Ciano at Salzburg
In the second week of August 1939, Galeazzo Ciano boarded a train for Salzburg. He was Italy’s foreign minister, thirty-six years old, and he was traveling at his German counterpart’s invitation for what he expected to be a routine consultation between allies. The Pact of Steel — Italy’s binding military alliance with Germany — had been signed less than three months earlier, in a ceremony at the New Reich Chancellery in Berlin. The Germans had assured the Italians at the time that they wanted, and needed, at least three years of peace.
Ciano would learn within the first hour of his visit that this was no longer the German position, if it had ever been.
At Castle Fuschl
The Italian delegation was received on 11 August 1939 at Castle Fuschl, an estate outside Salzburg that Joachim von Ribbentrop had appropriated as his country residence. The previous owner, an Austrian noble who had protested the expropriation, was at that moment imprisoned at Dachau, where he would die before the end of the month. Ciano knew the story; it did not improve his mood. He had been skeptical of the German alliance for some time, and had spent the months since the Pact of Steel privately telling Italian colleagues that he believed the Germans intended to drag Italy into a war it could not afford.
Before the formal session began, while the two foreign ministers were waiting to sit down to lunch, Ribbentrop told Ciano that Germany had decided to settle its dispute with Poland by force. When Ciano asked what, exactly, Germany was after — the city of Danzig, the Polish Corridor, both — Ribbentrop replied with a phrase that would survive in every history of the war’s origins.
We want war.
Two days at Obersalzberg
On 12 and 13 August, Ciano was driven to Obersalzberg, in the Bavarian Alps, for two meetings with Hitler at the Berghof. Hitler delivered the same message at greater length and with increasing animation: Poland would be eliminated as a state in a matter of weeks; Britain and France, despite their guarantees to Warsaw, would not fight; the Axis would emerge from the operation strengthened. Ciano, who had read the cabled assessments of his ambassadors in London and Paris, knew that the British and French intentions were almost certainly the opposite of what Hitler was describing.

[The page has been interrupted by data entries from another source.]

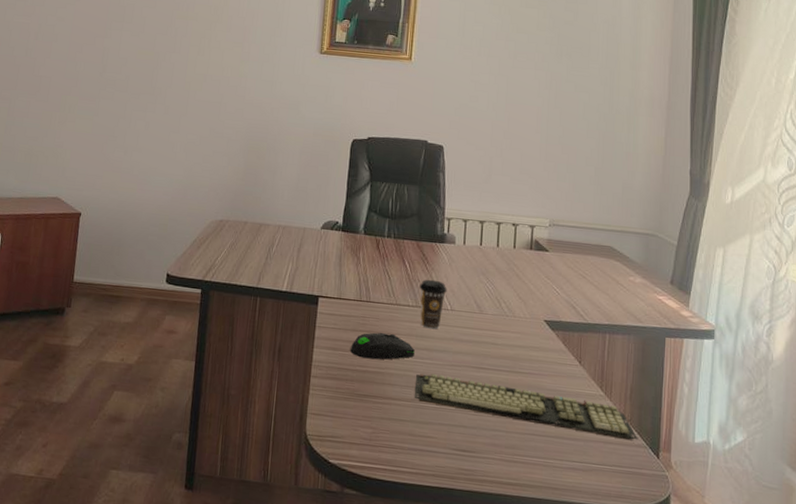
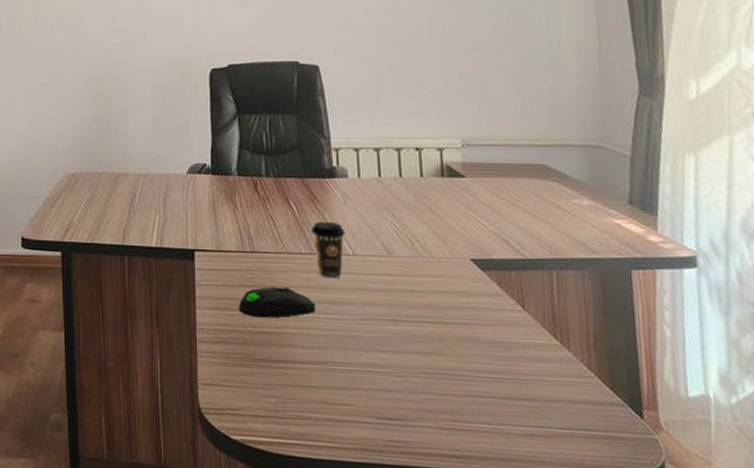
keyboard: present [415,374,638,441] -> none [321,331,612,399]

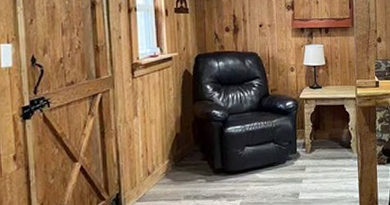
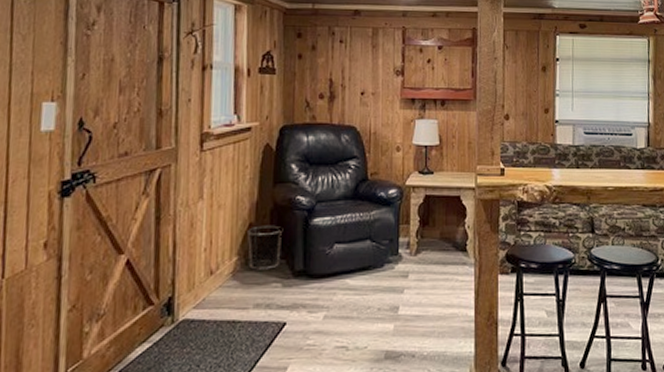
waste bin: none [174,134,204,170] -> present [247,225,283,270]

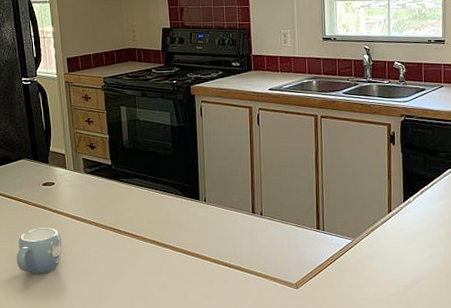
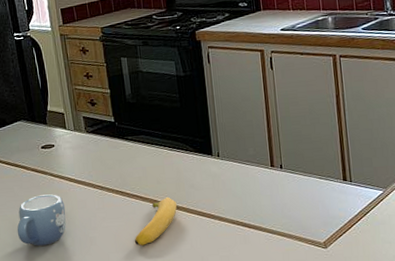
banana: none [123,235,165,278] -> present [134,196,177,246]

He returned to Rome convinced that the Germans were committed to war, that they would not be talked out of it on any terms, and that Italy was not in a position to fight one. The diary entries he wrote during and immediately after the trip are among the most cited in the entire body of his work. He recorded that the German decision to attack was, in his judgment, settled and unalterable. He recorded that even the maximum concessions imaginable would not prevent it; the Germans, he believed, were now governed by something other than rational calculation.
What followed
Mussolini wavered. He was inclined, by temperament and by twenty years of fascist rhetoric, to enter the war on Germany’s side immediately. Ciano spent the last two weeks of August trying to persuade him otherwise. On 1 September, the German army crossed into Poland; on 3 September, Britain and France declared war. Italy did not join. Mussolini issued a statement of “non-belligerency,” a term Ciano had pressed on him as preferable to the more honest “neutrality.”
The reprieve lasted nine months. Italy entered the war on 10 June 1940, as France was on the point of collapse, in what Ciano regarded — and recorded — as an unforced and disastrous error. The diary entries from August 1939, with their record of Italy’s last meaningful chance to stay out, would later be quoted at the Nuremberg trials as evidence against Ribbentrop, who was convicted and hanged in 1946 in part on the strength of the conversations he had held with Ciano at Castle Fuschl.